● Задание:
Что в тексте о метафизике в искусстве названо высшей целью искусства?

Впервые напечатано в Новом поэтическом журнале Воум! (№ 1 за 1992 год)
Высшая цель искусства – метафизическое мифотворчество.Проще говоря – создание полноценных, автономных метафизических структур и систем. Как доказывает история культуры, кратчайший путь к сотворению духовно активной, актуальной мифологии – поэзия. Оставлять после себя нетленные метафизические конструкции в искусстве (о других отдельно взятых территориях – таких, например, как философия – речь сейчас не идет) удавалось почти исключительно поэтам – причем, как ни странно, русскоязычным. Русские гении оказались самыми упертыми, оголтелыми и фанатичными в достижении цели. Россия – чуть ли не единственная страна, где поэзией занимаются ради результата, рассматривая ее как средство.
Художников, предложивших нам собственную полноценную метафизику (таких, как, скажем, Босх), во всемирной истории, видимо, не так уж много. Однако в России только среди наших современников их более чем достаточно – Владимир Пятницкий, Эдуард Курочкин, Борис Свешников, Александр Харитонов, Владимир Ковенацкий, Кук.
Композиторов с убеждениями, со стержнем тоже можно перечислить по пальцам – Вагнер, Шуман, Мусоргский, Скрябин, Стравинский. Еще, быть может, один-два из крутых новаторов.
Писатели? К сожалению, за информационным и языковыми барьерами осталось немало славных имен, но уж русская проза нами худо-бедно прочитана. Гоголь, Достоевский, Ремизов, Сологуб, Платонов, Мамлеев.

Сохранённые записи данных
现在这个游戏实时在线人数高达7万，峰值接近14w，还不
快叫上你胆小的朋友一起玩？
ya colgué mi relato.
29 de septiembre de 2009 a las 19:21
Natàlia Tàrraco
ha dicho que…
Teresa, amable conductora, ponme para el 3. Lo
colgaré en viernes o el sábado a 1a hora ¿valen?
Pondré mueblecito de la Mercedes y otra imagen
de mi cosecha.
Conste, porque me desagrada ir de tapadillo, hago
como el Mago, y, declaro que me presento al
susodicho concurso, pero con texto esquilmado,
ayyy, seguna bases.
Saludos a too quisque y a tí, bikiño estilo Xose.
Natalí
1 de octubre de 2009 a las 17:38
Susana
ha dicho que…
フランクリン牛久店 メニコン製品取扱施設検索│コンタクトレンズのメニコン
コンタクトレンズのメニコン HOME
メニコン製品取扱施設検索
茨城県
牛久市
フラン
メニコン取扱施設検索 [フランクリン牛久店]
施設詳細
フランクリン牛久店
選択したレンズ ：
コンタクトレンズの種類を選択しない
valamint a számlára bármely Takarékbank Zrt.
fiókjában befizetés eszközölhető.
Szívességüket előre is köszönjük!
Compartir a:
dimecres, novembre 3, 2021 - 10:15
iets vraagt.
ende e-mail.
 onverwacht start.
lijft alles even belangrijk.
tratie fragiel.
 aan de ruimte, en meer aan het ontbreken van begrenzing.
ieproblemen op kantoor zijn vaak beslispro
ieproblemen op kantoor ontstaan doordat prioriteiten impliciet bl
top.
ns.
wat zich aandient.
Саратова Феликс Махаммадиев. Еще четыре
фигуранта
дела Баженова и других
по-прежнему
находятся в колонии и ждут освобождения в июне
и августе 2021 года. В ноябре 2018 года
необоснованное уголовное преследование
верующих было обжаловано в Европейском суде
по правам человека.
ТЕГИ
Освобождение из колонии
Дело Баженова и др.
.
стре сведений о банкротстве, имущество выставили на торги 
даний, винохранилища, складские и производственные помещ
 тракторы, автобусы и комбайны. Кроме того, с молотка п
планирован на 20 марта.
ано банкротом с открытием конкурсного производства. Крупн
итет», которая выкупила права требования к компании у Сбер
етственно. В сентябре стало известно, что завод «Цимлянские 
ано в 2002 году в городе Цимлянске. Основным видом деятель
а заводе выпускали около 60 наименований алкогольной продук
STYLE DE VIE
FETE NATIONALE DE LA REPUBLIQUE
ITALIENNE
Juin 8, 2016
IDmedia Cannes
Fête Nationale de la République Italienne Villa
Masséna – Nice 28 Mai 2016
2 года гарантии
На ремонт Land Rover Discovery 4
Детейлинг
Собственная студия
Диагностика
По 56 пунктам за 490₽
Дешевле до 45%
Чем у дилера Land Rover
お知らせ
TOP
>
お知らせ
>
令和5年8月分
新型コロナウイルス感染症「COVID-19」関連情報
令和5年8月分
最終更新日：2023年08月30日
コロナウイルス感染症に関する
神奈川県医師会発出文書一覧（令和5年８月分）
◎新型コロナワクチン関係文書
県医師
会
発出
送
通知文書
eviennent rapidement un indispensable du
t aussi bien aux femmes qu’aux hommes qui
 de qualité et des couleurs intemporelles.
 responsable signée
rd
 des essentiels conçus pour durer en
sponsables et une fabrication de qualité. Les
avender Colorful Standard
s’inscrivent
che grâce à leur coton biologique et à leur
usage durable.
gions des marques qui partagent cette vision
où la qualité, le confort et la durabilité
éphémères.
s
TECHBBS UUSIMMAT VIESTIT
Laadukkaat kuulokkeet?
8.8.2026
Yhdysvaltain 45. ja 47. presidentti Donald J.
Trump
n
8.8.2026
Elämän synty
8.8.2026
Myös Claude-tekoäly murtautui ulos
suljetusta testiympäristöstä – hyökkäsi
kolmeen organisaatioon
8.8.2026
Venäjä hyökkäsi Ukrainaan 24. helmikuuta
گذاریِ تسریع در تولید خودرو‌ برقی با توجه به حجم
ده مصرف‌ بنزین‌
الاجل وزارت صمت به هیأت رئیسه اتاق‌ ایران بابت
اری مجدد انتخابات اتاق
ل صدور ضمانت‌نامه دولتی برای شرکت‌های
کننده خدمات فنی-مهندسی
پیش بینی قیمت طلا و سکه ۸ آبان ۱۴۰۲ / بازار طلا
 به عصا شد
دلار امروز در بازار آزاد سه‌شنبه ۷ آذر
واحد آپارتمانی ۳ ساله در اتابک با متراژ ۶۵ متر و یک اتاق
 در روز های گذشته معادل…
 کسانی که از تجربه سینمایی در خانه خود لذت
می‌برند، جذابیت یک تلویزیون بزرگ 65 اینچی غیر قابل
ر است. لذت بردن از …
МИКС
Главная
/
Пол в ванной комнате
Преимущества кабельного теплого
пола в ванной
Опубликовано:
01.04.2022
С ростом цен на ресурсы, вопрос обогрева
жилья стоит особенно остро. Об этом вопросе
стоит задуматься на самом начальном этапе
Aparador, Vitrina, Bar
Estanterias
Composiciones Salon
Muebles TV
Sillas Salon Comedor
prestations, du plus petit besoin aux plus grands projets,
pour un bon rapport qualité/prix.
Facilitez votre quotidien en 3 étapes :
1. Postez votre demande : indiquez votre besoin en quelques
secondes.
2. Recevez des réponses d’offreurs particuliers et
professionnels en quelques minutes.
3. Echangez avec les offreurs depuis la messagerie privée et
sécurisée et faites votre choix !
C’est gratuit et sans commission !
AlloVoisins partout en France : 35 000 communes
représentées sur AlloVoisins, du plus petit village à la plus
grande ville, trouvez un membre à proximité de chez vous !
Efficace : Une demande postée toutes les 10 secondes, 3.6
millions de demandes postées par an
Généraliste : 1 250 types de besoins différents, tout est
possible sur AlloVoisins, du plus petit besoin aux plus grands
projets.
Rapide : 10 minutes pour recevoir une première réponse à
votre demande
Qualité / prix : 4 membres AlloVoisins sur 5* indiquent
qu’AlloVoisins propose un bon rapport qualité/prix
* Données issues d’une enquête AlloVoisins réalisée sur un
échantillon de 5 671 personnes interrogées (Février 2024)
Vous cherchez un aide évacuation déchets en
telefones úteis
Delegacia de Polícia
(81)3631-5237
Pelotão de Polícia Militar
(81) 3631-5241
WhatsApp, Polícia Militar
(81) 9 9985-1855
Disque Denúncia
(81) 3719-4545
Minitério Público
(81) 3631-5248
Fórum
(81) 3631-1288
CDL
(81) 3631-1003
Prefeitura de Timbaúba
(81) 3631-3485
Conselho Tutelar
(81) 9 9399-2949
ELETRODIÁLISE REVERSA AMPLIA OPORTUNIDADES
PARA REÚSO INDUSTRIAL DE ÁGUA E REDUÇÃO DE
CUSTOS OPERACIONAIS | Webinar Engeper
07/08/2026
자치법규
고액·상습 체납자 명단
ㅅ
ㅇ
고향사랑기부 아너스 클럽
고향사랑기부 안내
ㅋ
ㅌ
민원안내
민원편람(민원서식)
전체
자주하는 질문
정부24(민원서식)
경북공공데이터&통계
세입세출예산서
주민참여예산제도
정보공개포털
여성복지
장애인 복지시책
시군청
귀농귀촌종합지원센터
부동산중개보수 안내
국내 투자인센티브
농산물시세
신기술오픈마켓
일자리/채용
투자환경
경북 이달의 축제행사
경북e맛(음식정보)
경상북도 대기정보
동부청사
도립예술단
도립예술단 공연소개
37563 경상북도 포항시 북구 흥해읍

● Ответ:
Метафизическое мифотворчество.